His agenda for the proper role of government was quite extensive, way beyond images of the minimalist ‘night watchman state’ (Book V). Defence rose from about £5 million to £40 million a year during the 18th century (defence was more important than opulence – without the former you could end up without the latter).
Education, as he envisaged it as a compulsory government–led, but not totally publicly funded service, with a ‘little school in every village, would be an extremely costly addition toe the public budget. Health spending was needed to combat ‘loathsome diseases’ like leprosy, and was itself the beginning of a large increase in the budget.
Public works and public institutions, facilitating commercial activities was probably another object of public spending with enormous potential for substantial budgets as there was hardly a road anywhere in Britain that was not in need of major repair, and when built they would need large annual sums for maintenance, plus bridges, harbours and canals.

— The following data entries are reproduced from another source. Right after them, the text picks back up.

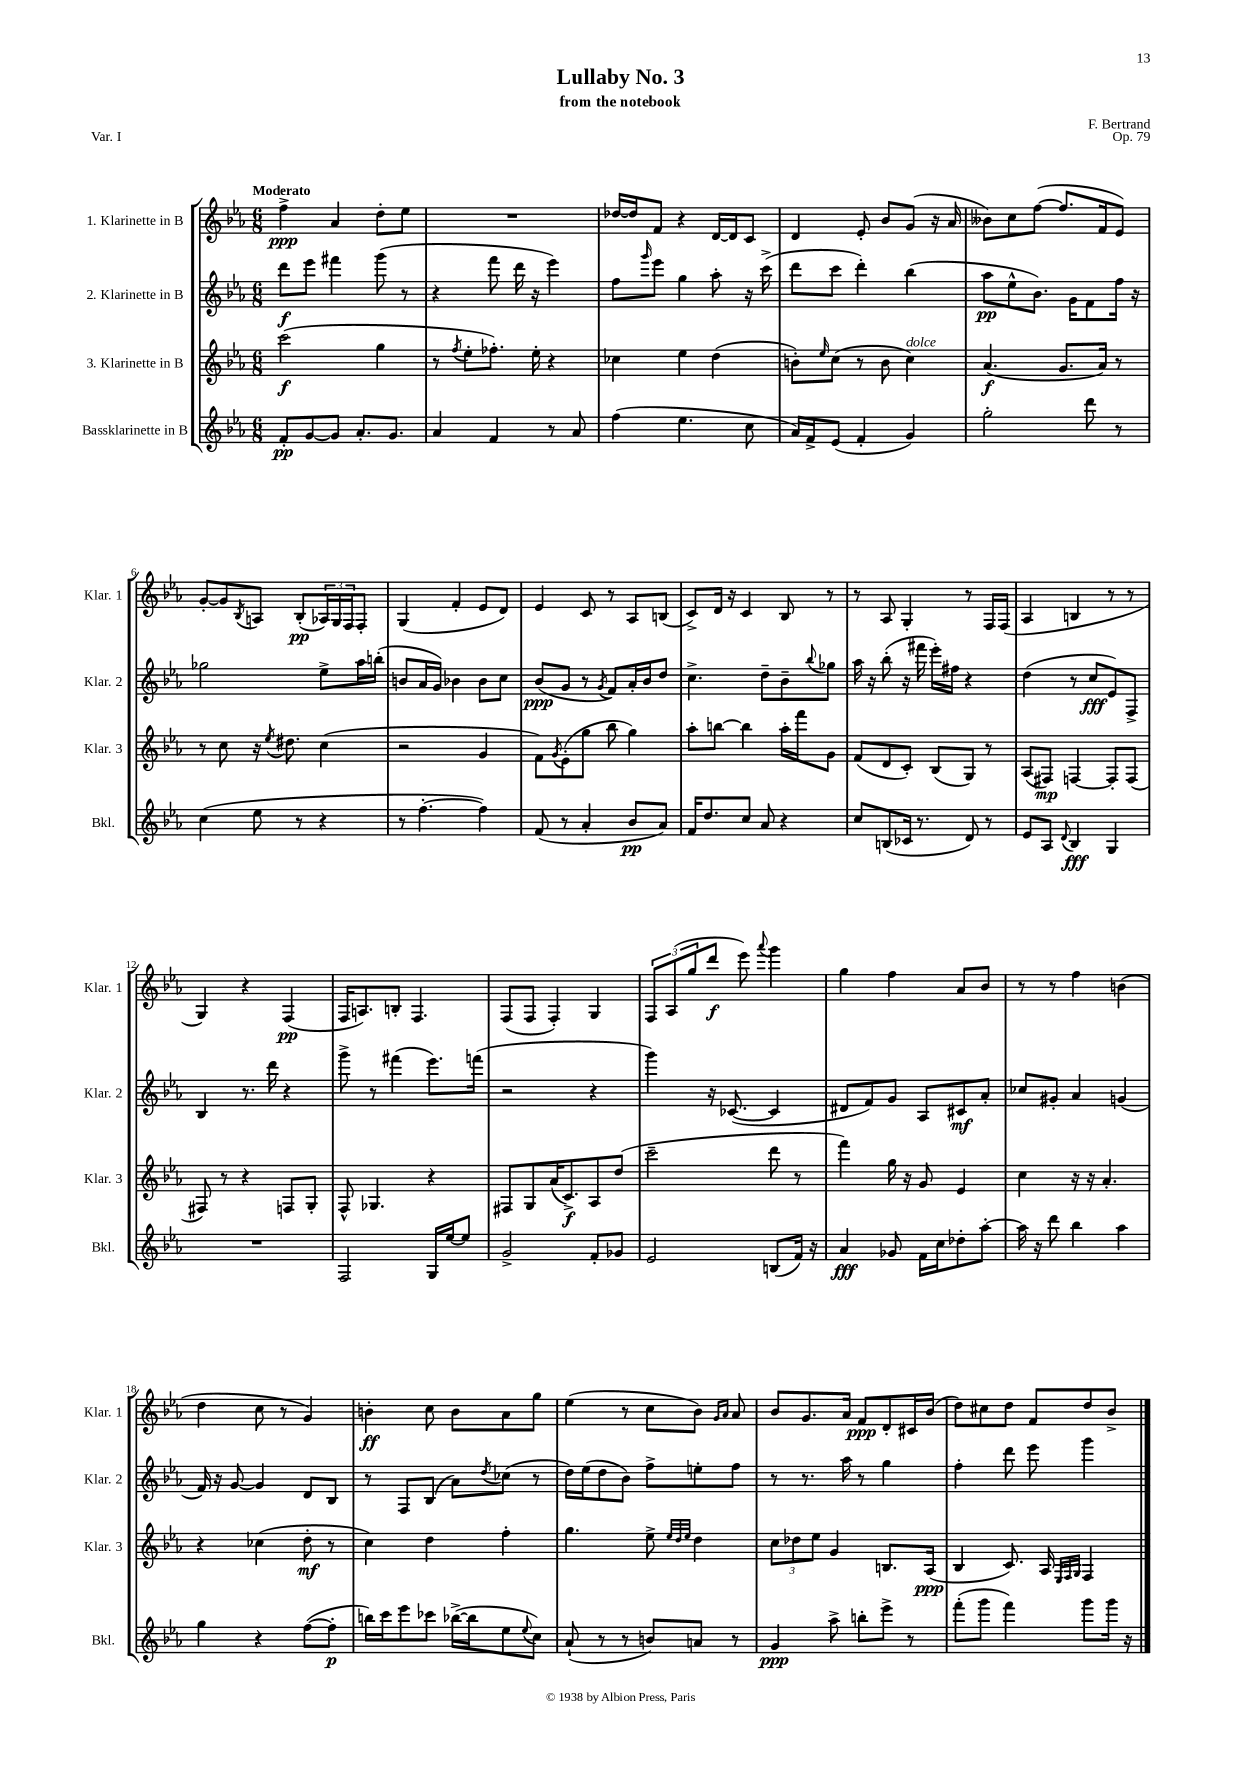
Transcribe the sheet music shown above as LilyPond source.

\header { title = "Lullaby No. 3" composer = "F. Bertrand" subtitle = "from the notebook" opus = "Op. 79" piece = "Var. I" }
<<
\new StaffGroup <<
\new Staff = "s0" \with { instrumentName = "1. Klarinette in B" shortInstrumentName = "Klar. 1" } {
    \clef treble \key ees \major \numericTimeSignature \time 6/8 \tempo "Moderato"
    f''4->\ppp aes'4 d''8-. ees''8 |
    R2. |
    des''16~ des''16 f'8 r4 d'16~ d'16 c'8 |
    d'4 ees'8-. bes'8 g'8( r16 aes'16 |
    beses'8) c''8 f''8~( f''8. f'16 ees'8) |
    g'8~-. g'8 \acciaccatura { bes8 } a8 bes8-.\pp( \tuplet 3/2 { aes16) g16 f16 } f8-. |
    g4( f'4-. ees'8 d'8) |
    ees'4 c'8 r8 aes8 b8( |
    c'8->) d'16 r16 c'4 bes8 r8 |
    r8 aes8 g4-. r8 f16 f16( |
    aes4 b4 r8 r8 |
    g4) r4 f4\pp( |
    f16 a8.) b8-. f4. |
    f8( f8 f4-.) g4 |
    \tuplet 3/2 { f8 aes8( g''8 } d'''8\f ees'''8) \appoggiatura { aes'''8 } g'''4 |
    g''4 f''4 aes'8 bes'8 |
    r8 r8 f''4 b'4( |
    d''4 c''8 r8 g'4) |
    b'4-.\ff c''8 b'8 aes'8 g''8 |
    ees''4( r8 c''8 bes'8) \grace { g'16 aes'16 } aes'8 |
    bes'8 g'8. aes'16 f'8\ppp d'8-. cis'16 bes'16( |
    d''8) cis''8 d''8 f'8 d''8 bes'8-> \bar "|." |
}
\new Staff = "s1" \with { instrumentName = "2. Klarinette in B" shortInstrumentName = "Klar. 2" } {
    \clef treble \key ees \major \numericTimeSignature \time 6/8
    d'''8\f ees'''8 fis'''4 g'''8( r8 |
    r4 f'''8 d'''16 r16 ees'''4) |
    f''8 \grace { g'''16 } ees'''8 g''4 aes''8-. r16 c'''16->( |
    d'''8 c'''8 d'''4-.) bes''4( |
    aes''8\pp ees''8-^ bes'8.) g'16 f'8 f''16 r16 |
    ges''2 ees''8-> aes''16 b''16-.( |
    b'8 aes'16 g'16) bes'4 bes'8 c''8 |
    bes'8\ppp( g'8 r8 \acciaccatura { g'8 } f'8) aes'16-. bes'16 d''8 |
    c''4.-> d''8-- bes'8-- \appoggiatura { bes''8 } ges''8 |
    aes''16 r16 bes''8-.( r16 fis'''16 ees'''16-.) fis''16 r4 |
    d''4( r8 c''8\fff ees'8) f8-> |
    bes4 r8. d'''16 r4 |
    g'''8-> r8 fis'''4( ees'''8.) f'''16( |
    r2 r4 |
    g'''4) r16 ces'8.~( ces'4 |
    dis'8 f'8) g'8 aes8 cis'8\mf aes'8-. |
    ces''8 gis'8-. aes'4 g'4( |
    f'16) r16 g'8~ g'4 d'8 bes8 |
    r8 f8 bes8( aes'8) \acciaccatura { d''8 } ces''8( r8 |
    d''16) ees''16( d''8 bes'8) f''8-> e''8-. f''8 |
    r8 r8. aes''16 r8 g''4 |
    f''4-. d'''8 ees'''8 g'''4 \bar "|." |
}
\new Staff = "s2" \with { instrumentName = "3. Klarinette in B" shortInstrumentName = "Klar. 3" } {
    \clef treble \key ees \major \numericTimeSignature \time 6/8
    c'''2\f( g''4 |
    r8 \acciaccatura { f''8 } ees''8-. fes''8.-.) ees''16-. r4 |
    ces''4 ees''4 d''4( |
    b'8-.) \grace { ees''16 } c''8( r8 b'8 c''4^\markup { \italic "dolce" }) |
    aes'4.\f( g'8. aes'16) r8 |
    r8 c''8 r16 \acciaccatura { ees''8 } dis''8. c''4( |
    r2 g'4 |
    f'8) \acciaccatura { g'8 } ees'8-.( g''8 bes''8 g''4) |
    aes''8-. b''8~ b''4 aes''16-. f'''16 g'8 |
    f'8( d'8 c'8-.) bes8( g8) r8 |
    aes8( fis8\mp) f4~ f8-. f8( |
    fis8) r8 r4 f8 g8-. |
    f8-^ ges4. r4 |
    fis8 g8 aes'16( c'8.->\f) aes8 d''8( |
    c'''2-- d'''8 r8 |
    f'''4) g''16 r16 g'8 ees'4 |
    c''4 r16 r16 aes'4.-. |
    r4 ces''4( d''8-.\mf r8 |
    c''4) d''4 f''4-. |
    g''4. ees''8-> \grace { ees''32 d''32 ees''32 } d''4 |
    \tuplet 3/2 { c''8 des''8 ees''8 } g'4 b8. aes16\ppp( |
    bes4 c'8.) aes16 \grace { ees32 f32 g32 } f4 \bar "|." |
}
\new Staff = "s3" \with { instrumentName = "Bassklarinette in B" shortInstrumentName = "Bkl." } {
    \clef treble \key ees \major \numericTimeSignature \time 6/8
    f'8-.\pp g'8~ g'8 aes'8.-. g'8. |
    aes'4 f'4 r8 aes'8 |
    f''4( ees''4. c''8 |
    aes'16) f'16-> ees'8( f'4-. g'4) |
    g''2-. d'''8 r8 |
    c''4( ees''8 r8 r4 |
    r8 f''4.~-. f''4) |
    f'8( r8 aes'4-. bes'8\pp aes'8) |
    f'16 d''8. c''8 aes'8 r4 |
    c''8 b8( ces'16 r8. d'8) r8 |
    ees'8 aes8 \appoggiatura { d'8 } bes4\fff g4 |
    R2. |
    f2 g16 ees''16~ ees''8 |
    g'2-> f'8-. ges'8 |
    ees'2 b8( f'16) r16 |
    aes'4\fff ges'8 f'16 c''16 des''8-. aes''8~-. |
    aes''16 r16 d'''8 bes''4 aes''4 |
    g''4 r4 f''8~( f''8-.\p |
    b''16) c'''16 ees'''8 ces'''8 bes''16~->( bes''16 ees''8 \appoggiatura { ees''8 } c''8) |
    aes'8-!( r8 r8 b'8) a'8 r8 |
    g'4\ppp aes''8-> b''8-. ees'''8-> r8 |
    f'''8-.( g'''8 f'''4) g'''8 g'''16 r16 \bar "|." |
}
>>
>>
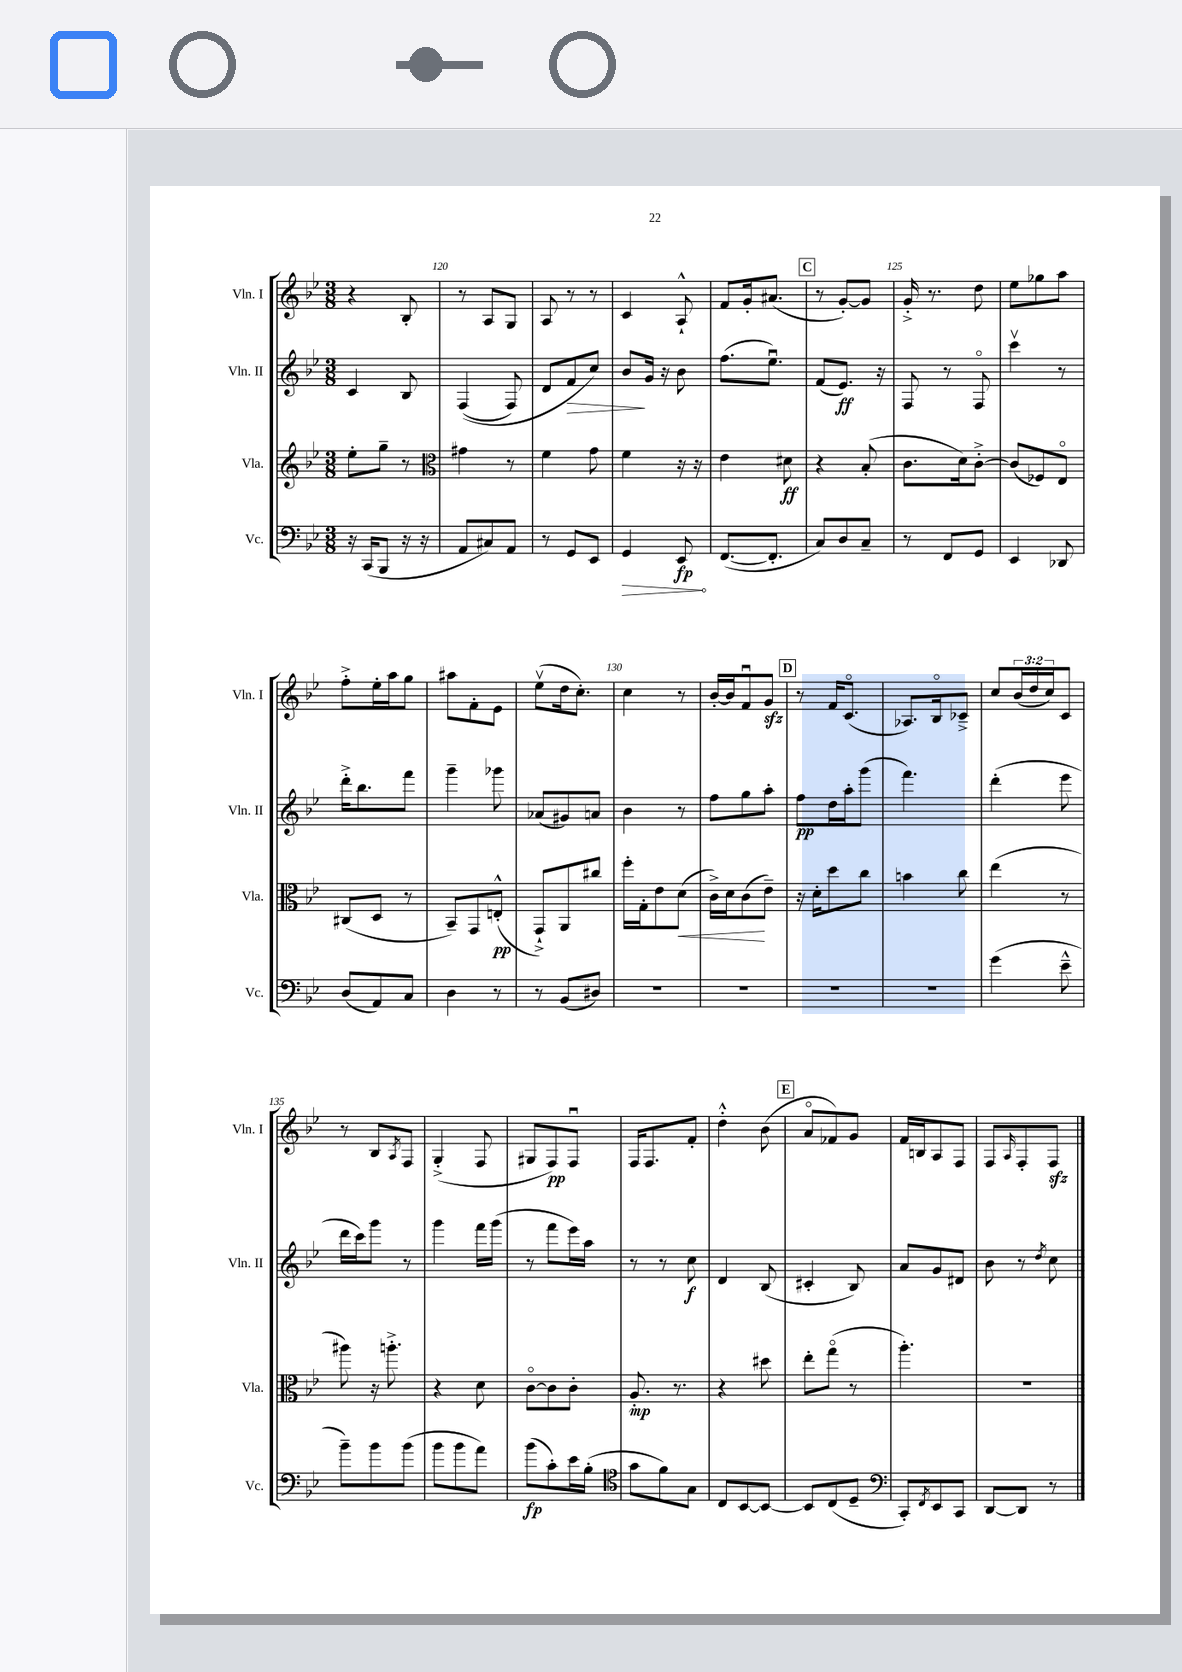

Cities like London and other large towns needed pavements and street lighting, regular refuse collection, paid for out of local taxation.
Smith recommended that the post office and the bullion mint be run as public services, and also that government administer quality stamping of cloths and assay services. He also saw a role for the government in regulating the banks (though he favoured banks issuing paper currency notes).
The idea that Smith believed that there should be a minimal state-run sector is mythical, though he may not have been comfortable with the proportionate state sectors common today in capitalist economies.
That’s just a few thoughts on John Dixon’s version of Smith’s political economy. If anything Smith was a pre-classical liberal, Malthus, Ricardo and Mill were classical liberals and the profession today is dominated by neoclassical thinking.
The big difference between Smith and those that followed is that he studied the detail of the pre-classical economy and economics slowly drifted to studying abstractions from real economies, until in the neoclassical version they study a completely abstract mathematical version that has no human influence in it whatsoever. That does not make it wrong, but it does make it different.